I understand there is an offset in initialising the CUDA things, and I definitely see that however even in larger workloads i.e with 100s of epochs the time taken to do the training loop is still about the same for my laptop and the GPU (even though the profile shown was done with less epochs to save time).

I’m also not sure how the dataloading can be CPU limited when all the training and test data is moved to the GPU at the start and only random slices of the data are used in the training loop? Or is the indice generation the bottleneck?
Also what is especially strange to me that the cluster has far superior hardware than my bog normal laptop in all aspects (CPU, GPU, RAM, storage), so even with a CPU bottleneck I’d expect much faster speeds.

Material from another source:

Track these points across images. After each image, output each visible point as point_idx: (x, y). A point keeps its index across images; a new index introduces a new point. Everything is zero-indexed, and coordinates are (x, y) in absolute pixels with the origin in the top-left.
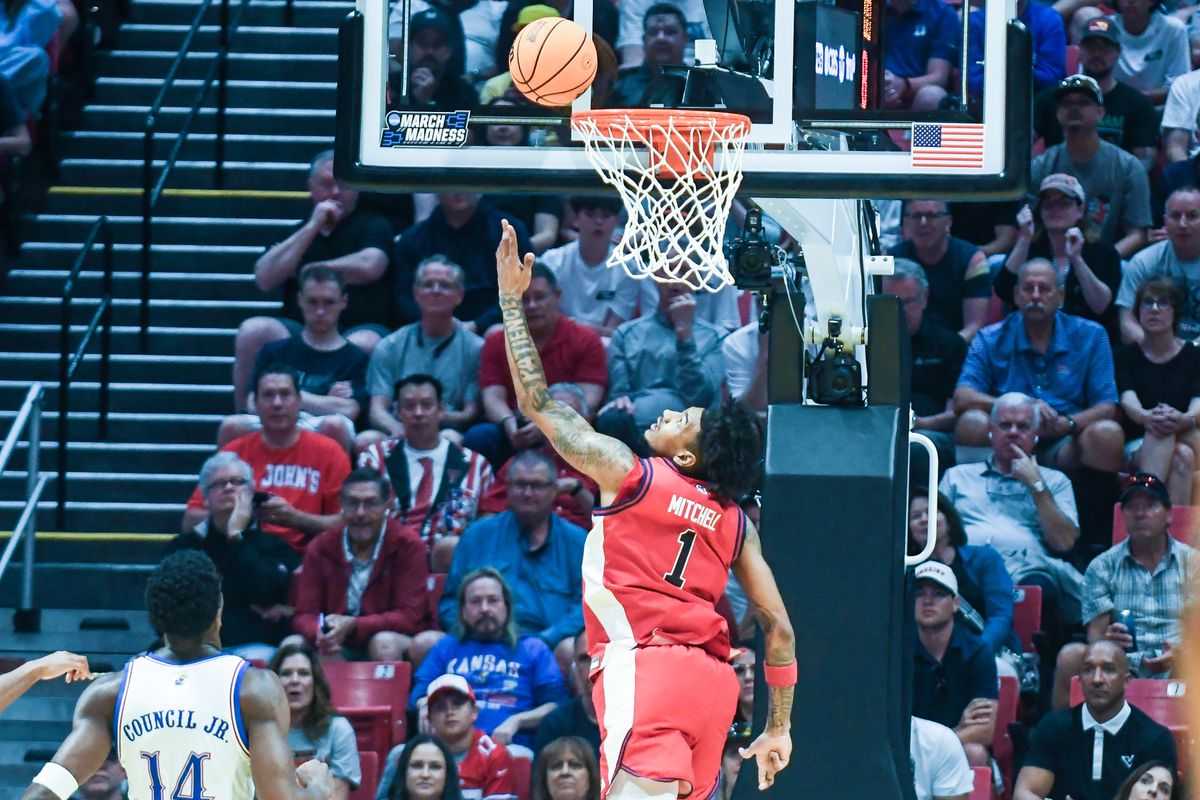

The data loading itself might be the bottleneck, but as explained in y previous post the actual workload on the GPU is tiny which is why the kernel launch overheads are visible (and which also could make your workload CPU-limited disallowing it to run ahead with the kernel scheduling). A quick check is to increase the actual workload (done in my code) or to profile it with e.g. Nsight Systems and see how the CPU and GPU workloads behave.

If your real workload is indeed defined as launching a lot of tiny kernels, check CUDA Graphs as it would help in this case (assuming it’s compatible with your use case).

Please profile the workload and share screenshots of the interesting training iterations.